Es gibt keine einheitlichen Merkmale, die bei jeder Kurzgeschichte vorkommen müssen, und „Kurzgeschichte“ als Begriff ist nicht trennscharf. Die gegenwärtige literarische Praxis der Kurzgeschichtenschreiber entscheidet über die Merkmale, die mit dem Begriff „Kurzgeschichte“ in Verbindung gebracht werden. Handlung und Konflikt können sich völlig in einen Menschen verlagern, so dass diese innere Handlung bedeutsamer ist als das rein äußere sichtbare Geschehen (Wechselwirkung).
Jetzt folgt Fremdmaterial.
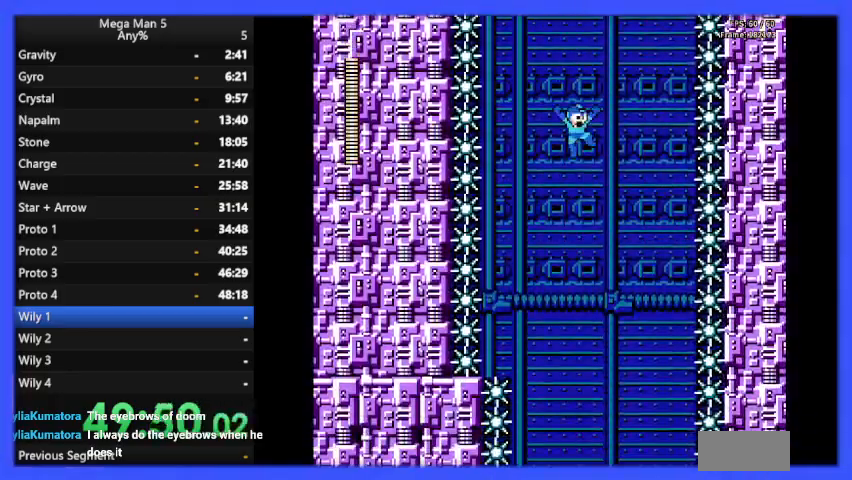
{"buttons": ["B"], "events": [[133, "DPAD_RIGHT", "down"], [400, "DPAD_RIGHT", "up"]]}
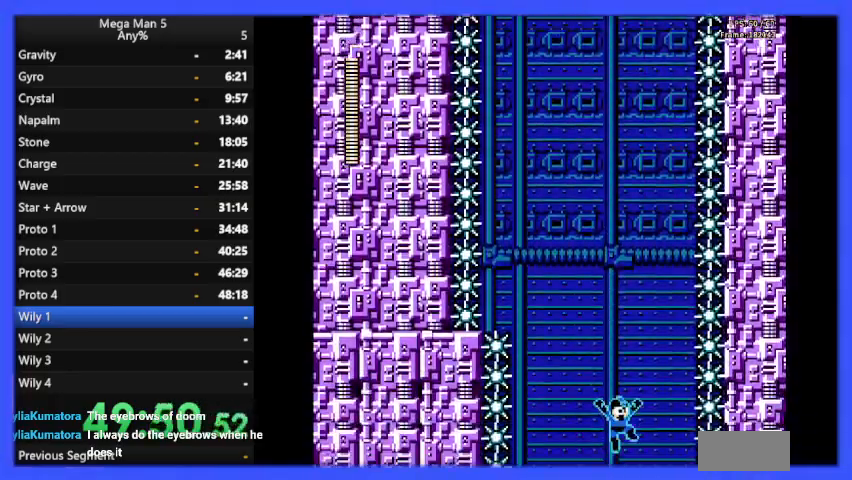
{"buttons": ["B"], "events": []}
Trotzdem lassen sich einige Merkmale finden, die allerdings nicht immer auftreten:

  • Die Geschichte soll in einem Leseakt gelesen werden können.
  • Die erzählte Zeit beträgt meist nur wenige Minuten oder Stunden.
  • Keine oder nur sehr kurze Einleitung (Exposition); sofortiger Einstieg in die Handlung (in medias res)
  • Konfliktreiche Situation, geprägt von vielen Emotionen.
  • Ein oder zwei Hauptpersonen stehen im Mittelpunkt (es gibt jedoch auch Kurzgeschichten mit deutlich mehr Hauptpersonen). Zudem werden die Personen fast nicht beschrieben.
  • Die Geschichte spielt nur an wenigen Orten.
  • Ein entscheidender Einschnitt aus dem Leben der handelnden Person oder Figur wird erzählt.
  • Chronologisches Erzählen hauptsächlich im Präteritum. Zudem gibt es keine Zeitsprünge.
  • Einsträngige Handlung.
  • Wenig Handlung.
  • Themen sind Probleme der Zeit.
  • Meist gibt es einen Glückswechsel (Peripetie).
  • Die Figuren sind Menschen, die nicht herausragen oder heldenhaft auftreten.
  • Offener Schluss oder eine Pointe => Der offene Schluss „zwingt“ den Leser förmlich dazu, über das Geschehen nachzudenken, denn es bleiben noch Fragen übrig - der Leser muss zwischen den Zeilen lesen.

Geschichte

Kurzgeschichten entstanden als short stories im Bereich der anglo-amerikanischen Literatur (z. B. Edgar Allan Poe; Sherwood Anderson; F. Scott Fitzgerald; Ernest Hemingway, William Faulkner; Sinclair Lewis) und setzten sich nach dem Zweiten Weltkrieg auch in Deutschland durch.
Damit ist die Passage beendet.